| Exercise prompt |
Copy the data below exactly, but not the pictures it contains.

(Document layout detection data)

--------------------

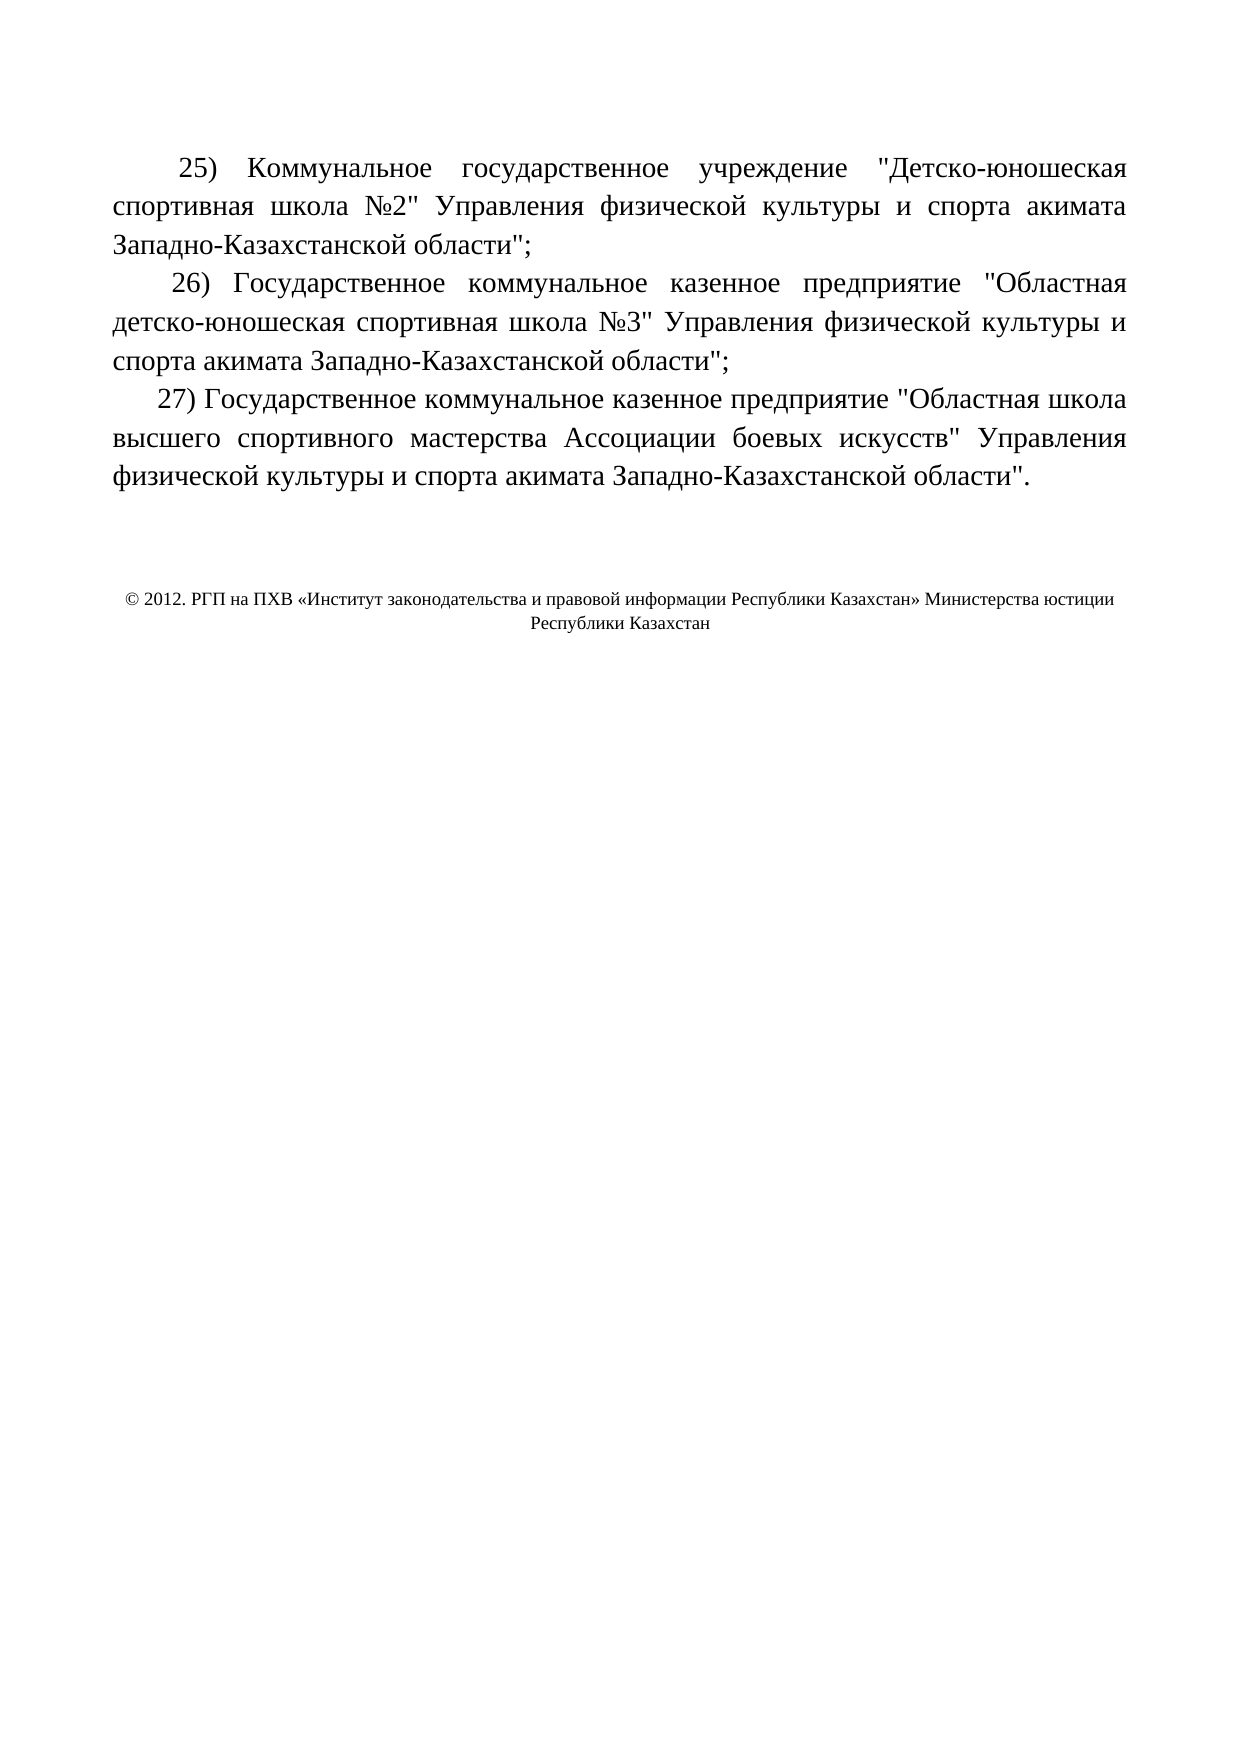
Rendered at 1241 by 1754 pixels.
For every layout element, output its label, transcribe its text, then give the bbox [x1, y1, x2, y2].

text 27) Государственное коммунальное казенное предприятие "Областная школа высшего спортивного мастерства Ассоциации боевых искусств" Управления физической культуры и спорта акимата Западно-Казахстанской области". [112, 381, 1128, 492]
text © 2012. РГП на ПХВ «Институт законодательства и правовой информации Республики Казахстан» Министерства юстиции Республики Казахстан [112, 587, 1128, 634]
text 25) Коммунальное государственное учреждение "Детско-юношеская спортивная школа №2" Управления физической культуры и спорта акимата Западно-Казахстанской области"; [112, 150, 1128, 261]
text 26) Государственное коммунальное казенное предприятие "Областная детско-юношеская спортивная школа №3" Управления физической культуры и спорта акимата Западно-Казахстанской области"; [112, 266, 1128, 376]
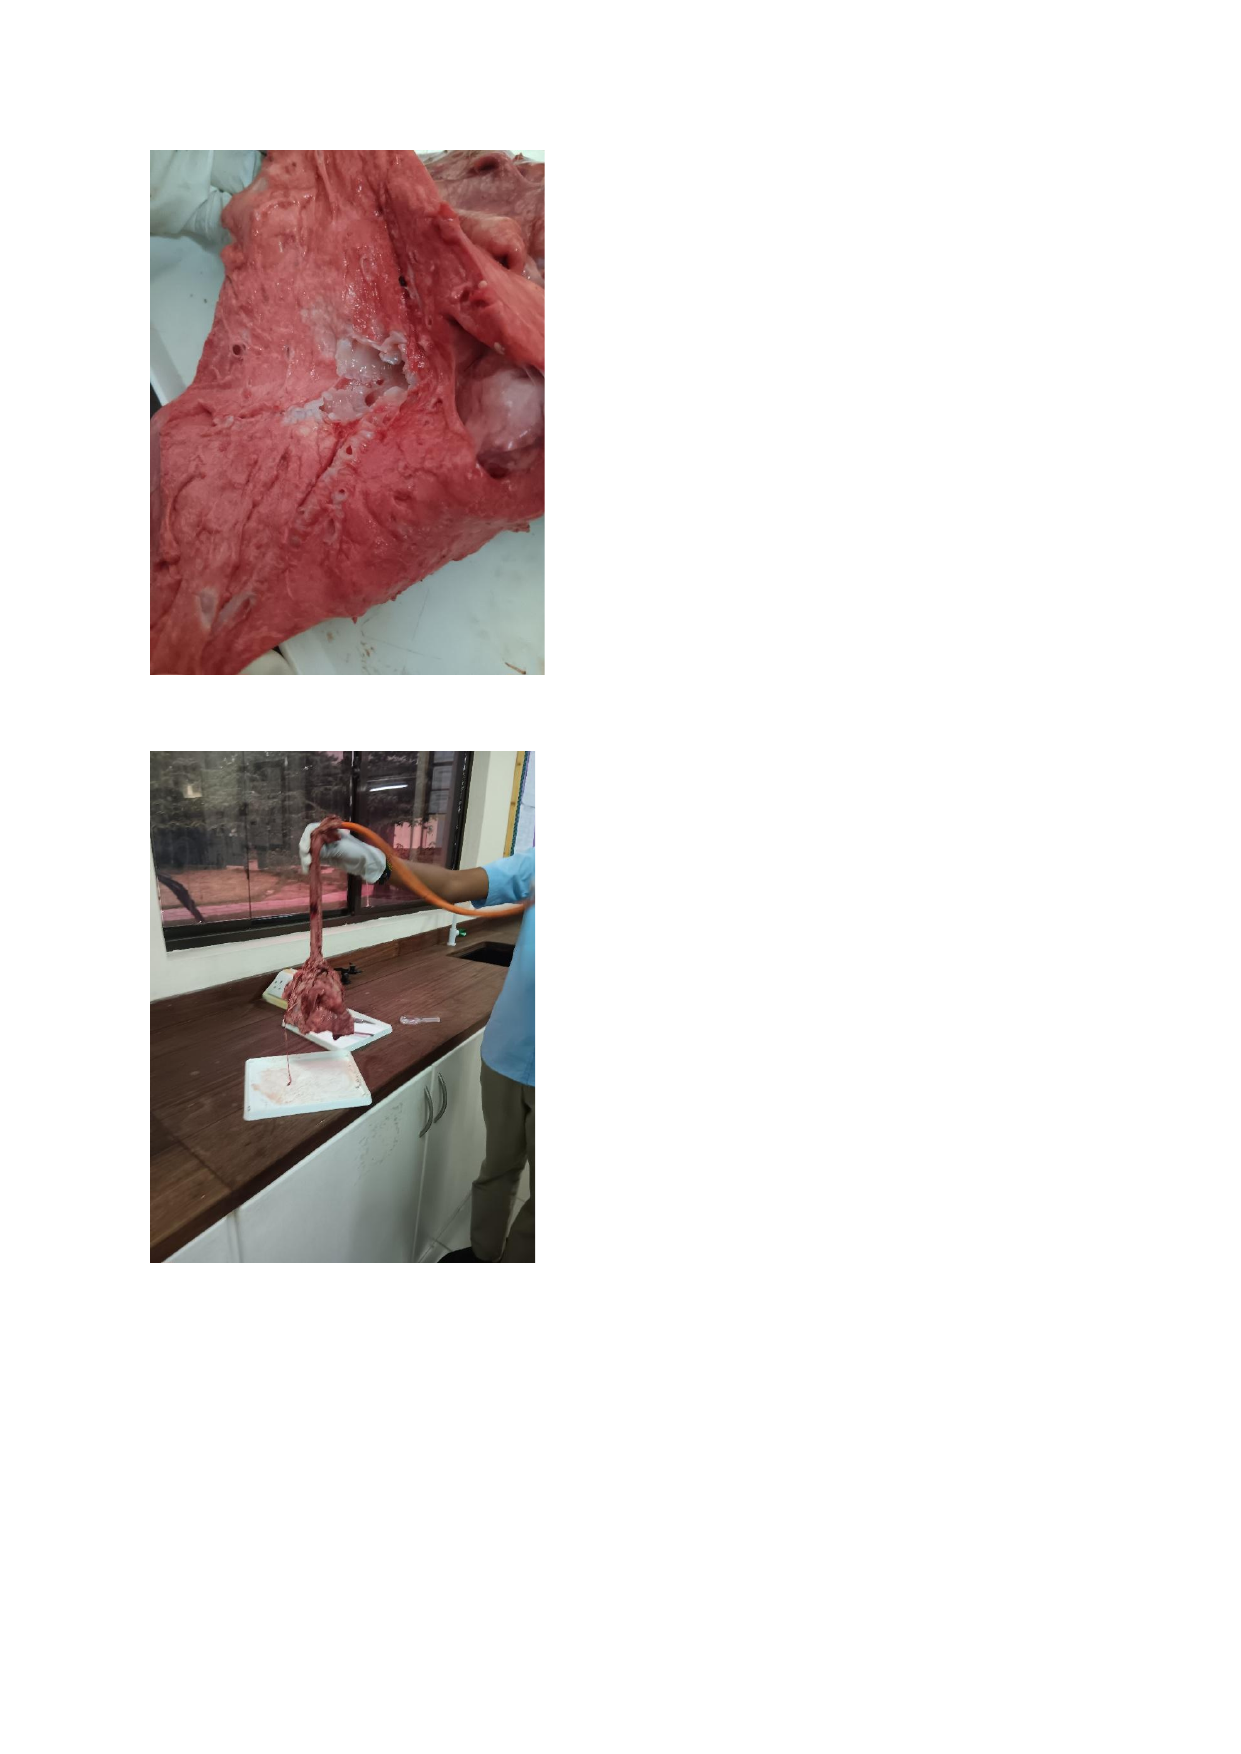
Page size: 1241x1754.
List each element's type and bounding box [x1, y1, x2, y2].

picture [150, 150, 545, 675]
picture [150, 751, 536, 1263]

--------------------

| Answer to this task |
Rendered at 1241 by 1754 pixels.
For every layout element, output its label, transcribe its text, then give the bbox [x1, y1, x2, y2].

text 27) Государственное коммунальное казенное предприятие "Областная школа высшего спортивного мастерства Ассоциации боевых искусств" Управления физической культуры и спорта акимата Западно-Казахстанской области". [112, 381, 1128, 492]
text © 2012. РГП на ПХВ «Институт законодательства и правовой информации Республики Казахстан» Министерства юстиции Республики Казахстан [112, 587, 1128, 634]
text 25) Коммунальное государственное учреждение "Детско-юношеская спортивная школа №2" Управления физической культуры и спорта акимата Западно-Казахстанской области"; [112, 150, 1128, 261]
text 26) Государственное коммунальное казенное предприятие "Областная детско-юношеская спортивная школа №3" Управления физической культуры и спорта акимата Западно-Казахстанской области"; [112, 266, 1128, 376]
Page size: 1241x1754.
List each element's type and bounding box [x1, y1, x2, y2].

picture [150, 150, 545, 675]
picture [150, 751, 536, 1263]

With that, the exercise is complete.